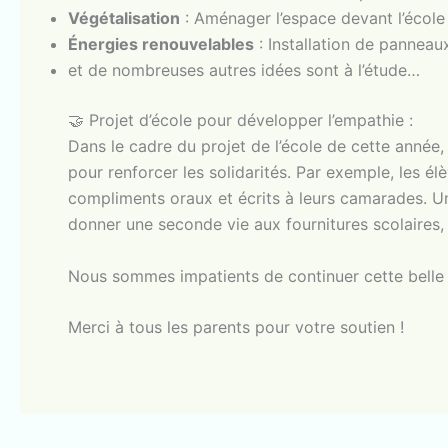
Végétalisation
: Aménager l’espace devant l’école
Énergies renouvelables
: Installation de panneaux 
et de nombreuses autres idées sont à l’étude…
🤝 Projet d’école pour développer l’empathie :
Dans le cadre du projet de l’école de cette année,
pour renforcer les solidarités. Par exemple, les él
compliments oraux et écrits à leurs camarades. U
donner une seconde vie aux fournitures scolaires,
Nous sommes impatients de continuer cette belle 
Merci à tous les parents pour votre soutien !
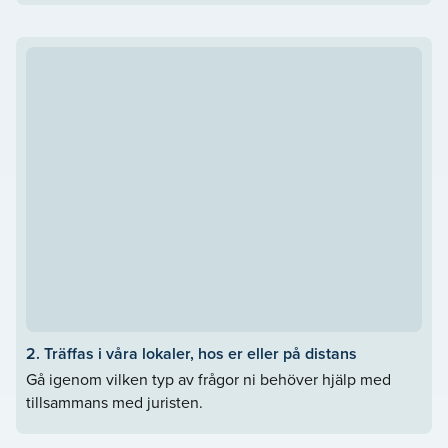
2. Träffas i våra lokaler, hos er eller på distans
Gå igenom vilken typ av frågor ni behöver hjälp med
tillsammans med juristen.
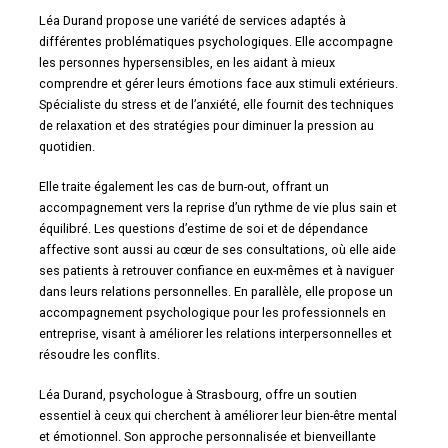
Léa Durand propose une variété de services adaptés à
différentes problématiques psychologiques. Elle accompagne
les personnes hypersensibles, en les aidant à mieux
comprendre et gérer leurs émotions face aux stimuli extérieurs.
Spécialiste du stress et de l’anxiété, elle fournit des techniques
de relaxation et des stratégies pour diminuer la pression au
quotidien.
Elle traite également les cas de burn-out, offrant un
accompagnement vers la reprise d’un rythme de vie plus sain et
équilibré. Les questions d’estime de soi et de dépendance
affective sont aussi au cœur de ses consultations, où elle aide
ses patients à retrouver confiance en eux-mêmes et à naviguer
dans leurs relations personnelles. En parallèle, elle propose un
accompagnement psychologique pour les professionnels en
entreprise, visant à améliorer les relations interpersonnelles et
résoudre les conflits.
Léa Durand, psychologue à Strasbourg, offre un soutien
essentiel à ceux qui cherchent à améliorer leur bien-être mental
et émotionnel. Son approche personnalisée et bienveillante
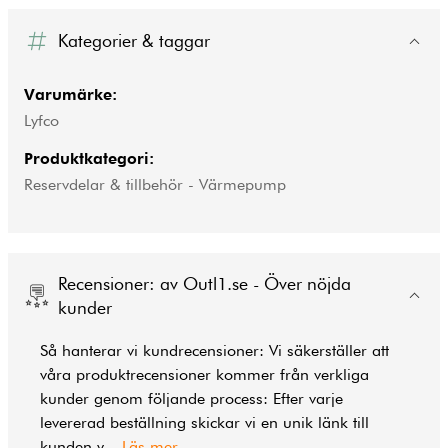
Kategorier & taggar
Varumärke:
Lyfco
Produktkategori:
Reservdelar & tillbehör - Värmepump
Recensioner: av Outl1.se - Över nöjda
kunder
Så hanterar vi kundrecensioner: Vi säkerställer att
våra produktrecensioner kommer från verkliga
kunder genom följande process: Efter varje
levererad beställning skickar vi en unik länk till
kunden v
...
Läs mer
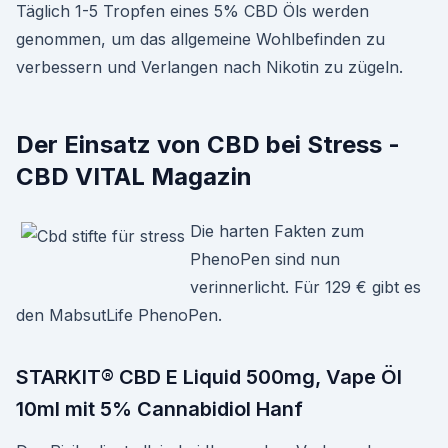
Täglich 1-5 Tropfen eines 5% CBD Öls werden
genommen, um das allgemeine Wohlbefinden zu
verbessern und Verlangen nach Nikotin zu zügeln.
Der Einsatz von CBD bei Stress -
CBD VITAL Magazin
Die harten Fakten zum
PhenoPen sind nun
verinnerlicht. Für 129 € gibt es
den MabsutLife PhenoPen.
STARKIT® CBD E Liquid 500mg, Vape Öl
10ml mit 5% Cannabidiol Hanf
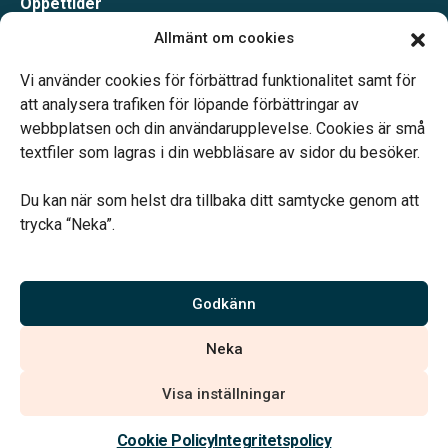
Öppettider
Måndag-Torsdag 09.00-15.00
Allmänt om cookies
Fredag 09.00-14.00
Telefonjour dygnet runt.
Vi använder cookies för förbättrad funktionalitet samt för
att analysera trafiken för löpande förbättringar av
webbplatsen och din användarupplevelse. Cookies är små
textfiler som lagras i din webbläsare av sidor du besöker.
Du kan när som helst dra tillbaka ditt samtycke genom att
Vårt systerbolag Verahill hjälper dig med familjejuridiken –
trycka “Neka”.
genom hela livet.
Varmt välkommen.
Godkänn
Vi är auktoriserade av Sveriges Begravningsbyråers Förbund och
Neka
har högt ställda krav på utbildning, kvalitet, miljö och arbetsmiljö.
Visa inställningar
Kontakta oss
Cookie Policy
Integritetspolicy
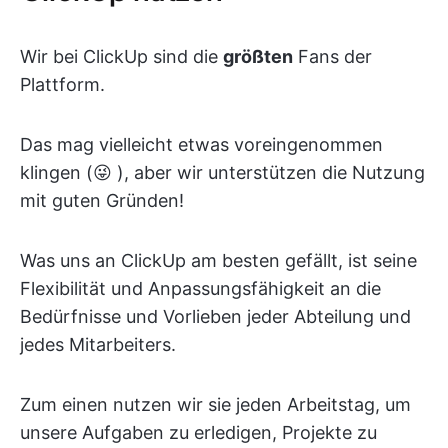
Wir bei ClickUp sind die
größten
Fans der
Plattform.
Das mag vielleicht etwas voreingenommen
klingen (😜 ), aber wir unterstützen die Nutzung
mit guten Gründen!
Was uns an ClickUp am besten gefällt, ist seine
Flexibilität und Anpassungsfähigkeit an die
Bedürfnisse und Vorlieben jeder Abteilung und
jedes Mitarbeiters.
Zum einen nutzen wir sie jeden Arbeitstag, um
unsere Aufgaben zu erledigen, Projekte zu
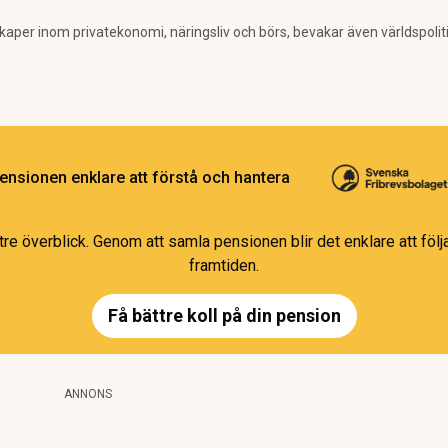
per inom privatekonomi, näringsliv och börs, bevakar även världspolitik. 
ensionen enklare att förstå och hantera
e överblick. Genom att samla pensionen blir det enklare att följa
framtiden.
Få bättre koll på din pension
ANNONS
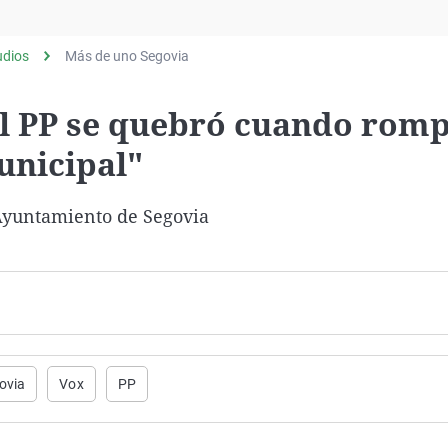
Virales
Televisión
udios
Más de uno Segovia
Elecciones
el PP se quebró cuando rom
unicipal"
 Ayuntamiento de Segovia
ovia
Vox
PP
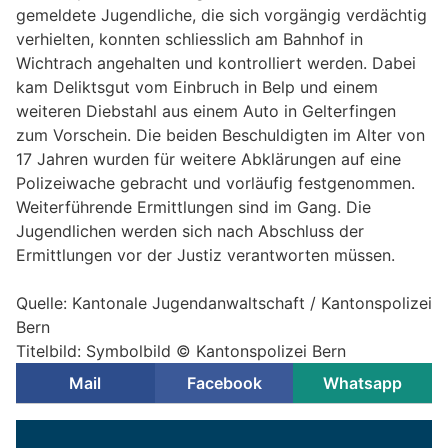
gemeldete Jugendliche, die sich vorgängig verdächtig
verhielten, konnten schliesslich am Bahnhof in
Wichtrach angehalten und kontrolliert werden. Dabei
kam Deliktsgut vom Einbruch in Belp und einem
weiteren Diebstahl aus einem Auto in Gelterfingen
zum Vorschein. Die beiden Beschuldigten im Alter von
17 Jahren wurden für weitere Abklärungen auf eine
Polizeiwache gebracht und vorläufig festgenommen.
Weiterführende Ermittlungen sind im Gang. Die
Jugendlichen werden sich nach Abschluss der
Ermittlungen vor der Justiz verantworten müssen.
Quelle: Kantonale Jugendanwaltschaft / Kantonspolizei
Bern
Titelbild: Symbolbild © Kantonspolizei Bern
Mail
Facebook
Whatsapp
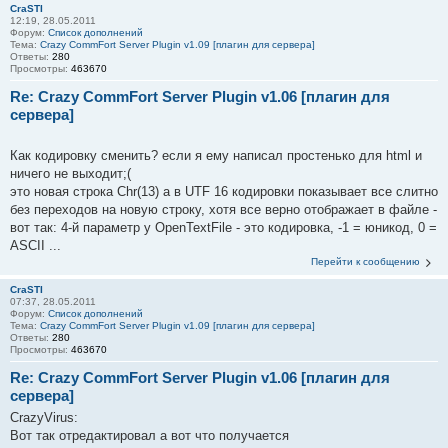
CraSTI
12:19, 28.05.2011
Форум:
Список дополнений
Тема:
Crazy CommFort Server Plugin v1.09 [плагин для сервера]
Ответы:
280
Просмотры:
463670
Re: Crazy CommFort Server Plugin v1.06 [плагин для
сервера]
Как кодировку сменить? если я ему написал простенько для html и
ничего не выходит;(
это новая строка Chr(13) а в UTF 16 кодировки показывает все слитно
без переходов на новую строку, хотя все верно отображает в файле -
вот так: 4-й параметр у OpenTextFile - это кодировка, -1 = юникод, 0 =
ASCII ...
Перейти к сообщению
CraSTI
07:37, 28.05.2011
Форум:
Список дополнений
Тема:
Crazy CommFort Server Plugin v1.09 [плагин для сервера]
Ответы:
280
Просмотры:
463670
Re: Crazy CommFort Server Plugin v1.06 [плагин для
сервера]
CrazyVirus:
Вот так отредактировал а вот что получается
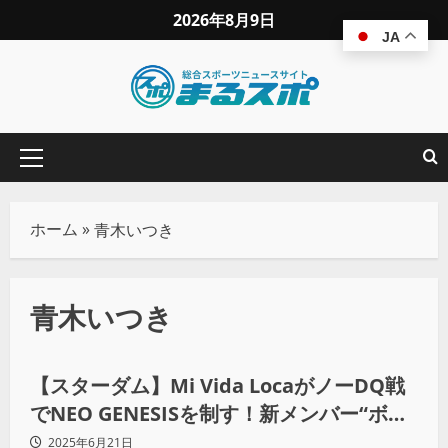
2026年8月9日
JA
ホーム
»
青木いつき
青木いつき
プロレス
【スターダム】Mi Vida LocaがノーDQ戦
でNEO GENESISを制す！新メンバー“ボジ
ラ”がAZMに宣戦布告
2025年6月21日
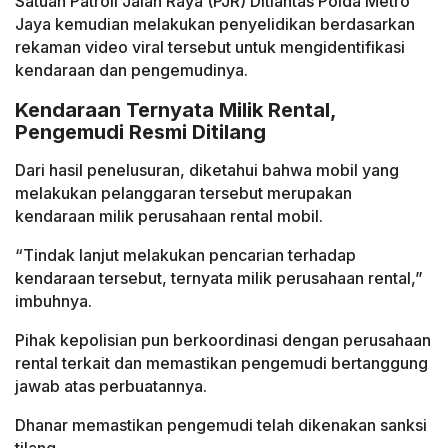
Satuan Patroli Jalan Raya (PJR) Ditlantas Polda Metro
Jaya kemudian melakukan penyelidikan berdasarkan
rekaman video viral tersebut untuk mengidentifikasi
kendaraan dan pengemudinya.
Kendaraan Ternyata Milik Rental,
Pengemudi Resmi Ditilang
Dari hasil penelusuran, diketahui bahwa mobil yang
melakukan pelanggaran tersebut merupakan
kendaraan milik perusahaan rental mobil.
“Tindak lanjut melakukan pencarian terhadap
kendaraan tersebut, ternyata milik perusahaan rental,”
imbuhnya.
Pihak kepolisian pun berkoordinasi dengan perusahaan
rental terkait dan memastikan pengemudi bertanggung
jawab atas perbuatannya.
Dhanar memastikan pengemudi telah dikenakan sanksi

________

→ Problem
From the first line to the last, repeat the data above exactly and leave the pictures out.

→ Answer section
Végétalisation
: Aménager l’espace devant l’école
Énergies renouvelables
: Installation de panneaux 
et de nombreuses autres idées sont à l’étude…
🤝 Projet d’école pour développer l’empathie :
Dans le cadre du projet de l’école de cette année,
pour renforcer les solidarités. Par exemple, les él
compliments oraux et écrits à leurs camarades. U
donner une seconde vie aux fournitures scolaires,
Nous sommes impatients de continuer cette belle 
Merci à tous les parents pour votre soutien !
2. Träffas i våra lokaler, hos er eller på distans
Gå igenom vilken typ av frågor ni behöver hjälp med
tillsammans med juristen.
Léa Durand propose une variété de services adaptés à
différentes problématiques psychologiques. Elle accompagne
les personnes hypersensibles, en les aidant à mieux
comprendre et gérer leurs émotions face aux stimuli extérieurs.
Spécialiste du stress et de l’anxiété, elle fournit des techniques
de relaxation et des stratégies pour diminuer la pression au
quotidien.
Elle traite également les cas de burn-out, offrant un
accompagnement vers la reprise d’un rythme de vie plus sain et
équilibré. Les questions d’estime de soi et de dépendance
affective sont aussi au cœur de ses consultations, où elle aide
ses patients à retrouver confiance en eux-mêmes et à naviguer
dans leurs relations personnelles. En parallèle, elle propose un
accompagnement psychologique pour les professionnels en
entreprise, visant à améliorer les relations interpersonnelles et
résoudre les conflits.
Léa Durand, psychologue à Strasbourg, offre un soutien
essentiel à ceux qui cherchent à améliorer leur bien-être mental
et émotionnel. Son approche personnalisée et bienveillante
Kategorier & taggar
Varumärke:
Lyfco
Produktkategori:
Reservdelar & tillbehör - Värmepump
Recensioner: av Outl1.se - Över nöjda
kunder
Så hanterar vi kundrecensioner: Vi säkerställer att
våra produktrecensioner kommer från verkliga
kunder genom följande process: Efter varje
levererad beställning skickar vi en unik länk till
kunden v
...
Läs mer
Täglich 1-5 Tropfen eines 5% CBD Öls werden
genommen, um das allgemeine Wohlbefinden zu
verbessern und Verlangen nach Nikotin zu zügeln.
Der Einsatz von CBD bei Stress -
CBD VITAL Magazin
Die harten Fakten zum
PhenoPen sind nun
verinnerlicht. Für 129 € gibt es
den MabsutLife PhenoPen.
STARKIT® CBD E Liquid 500mg, Vape Öl
10ml mit 5% Cannabidiol Hanf
Öppettider
Måndag-Torsdag 09.00-15.00
Allmänt om cookies
Fredag 09.00-14.00
Telefonjour dygnet runt.
Vi använder cookies för förbättrad funktionalitet samt för
att analysera trafiken för löpande förbättringar av
webbplatsen och din användarupplevelse. Cookies är små
textfiler som lagras i din webbläsare av sidor du besöker.
Du kan när som helst dra tillbaka ditt samtycke genom att
Vårt systerbolag Verahill hjälper dig med familjejuridiken –
trycka “Neka”.
genom hela livet.
Varmt välkommen.
Godkänn
Vi är auktoriserade av Sveriges Begravningsbyråers Förbund och
Neka
har högt ställda krav på utbildning, kvalitet, miljö och arbetsmiljö.
Visa inställningar
Kontakta oss
Cookie Policy
Integritetspolicy
Wir bei ClickUp sind die
größten
Fans der
Plattform.
Das mag vielleicht etwas voreingenommen
klingen (😜 ), aber wir unterstützen die Nutzung
mit guten Gründen!
Was uns an ClickUp am besten gefällt, ist seine
Flexibilität und Anpassungsfähigkeit an die
Bedürfnisse und Vorlieben jeder Abteilung und
jedes Mitarbeiters.
Zum einen nutzen wir sie jeden Arbeitstag, um
unsere Aufgaben zu erledigen, Projekte zu
per inom privatekonomi, näringsliv och börs, bevakar även världspolitik. 
ensionen enklare att förstå och hantera
e överblick. Genom att samla pensionen blir det enklare att följa
framtiden.
Få bättre koll på din pension
ANNONS
Virales
Televisión
udios
Más de uno Segovia
Elecciones
el PP se quebró cuando rom
unicipal"
 Ayuntamiento de Segovia
ovia
Vox
PP
gemeldete Jugendliche, die sich vorgängig verdächtig
verhielten, konnten schliesslich am Bahnhof in
Wichtrach angehalten und kontrolliert werden. Dabei
kam Deliktsgut vom Einbruch in Belp und einem
weiteren Diebstahl aus einem Auto in Gelterfingen
zum Vorschein. Die beiden Beschuldigten im Alter von
17 Jahren wurden für weitere Abklärungen auf eine
Polizeiwache gebracht und vorläufig festgenommen.
Weiterführende Ermittlungen sind im Gang. Die
Jugendlichen werden sich nach Abschluss der
Ermittlungen vor der Justiz verantworten müssen.
Quelle: Kantonale Jugendanwaltschaft / Kantonspolizei
Bern
Titelbild: Symbolbild © Kantonspolizei Bern
Mail
Facebook
Whatsapp
CraSTI
12:19, 28.05.2011
Форум:
Список дополнений
Тема:
Crazy CommFort Server Plugin v1.09 [плагин для сервера]
Ответы:
280
Просмотры:
463670
Re: Crazy CommFort Server Plugin v1.06 [плагин для
сервера]
Как кодировку сменить? если я ему написал простенько для html и
ничего не выходит;(
это новая строка Chr(13) а в UTF 16 кодировки показывает все слитно
без переходов на новую строку, хотя все верно отображает в файле -
вот так: 4-й параметр у OpenTextFile - это кодировка, -1 = юникод, 0 =
ASCII ...
Перейти к сообщению
CraSTI
07:37, 28.05.2011
Форум:
Список дополнений
Тема:
Crazy CommFort Server Plugin v1.09 [плагин для сервера]
Ответы:
280
Просмотры:
463670
Re: Crazy CommFort Server Plugin v1.06 [плагин для
сервера]
CrazyVirus:
Вот так отредактировал а вот что получается
2026年8月9日
JA
ホーム
»
青木いつき
青木いつき
プロレス
【スターダム】Mi Vida LocaがノーDQ戦
でNEO GENESISを制す！新メンバー“ボジ
ラ”がAZMに宣戦布告
2025年6月21日
Satuan Patroli Jalan Raya (PJR) Ditlantas Polda Metro
Jaya kemudian melakukan penyelidikan berdasarkan
rekaman video viral tersebut untuk mengidentifikasi
kendaraan dan pengemudinya.
Kendaraan Ternyata Milik Rental,
Pengemudi Resmi Ditilang
Dari hasil penelusuran, diketahui bahwa mobil yang
melakukan pelanggaran tersebut merupakan
kendaraan milik perusahaan rental mobil.
“Tindak lanjut melakukan pencarian terhadap
kendaraan tersebut, ternyata milik perusahaan rental,”
imbuhnya.
Pihak kepolisian pun berkoordinasi dengan perusahaan
rental terkait dan memastikan pengemudi bertanggung
jawab atas perbuatannya.
Dhanar memastikan pengemudi telah dikenakan sanksi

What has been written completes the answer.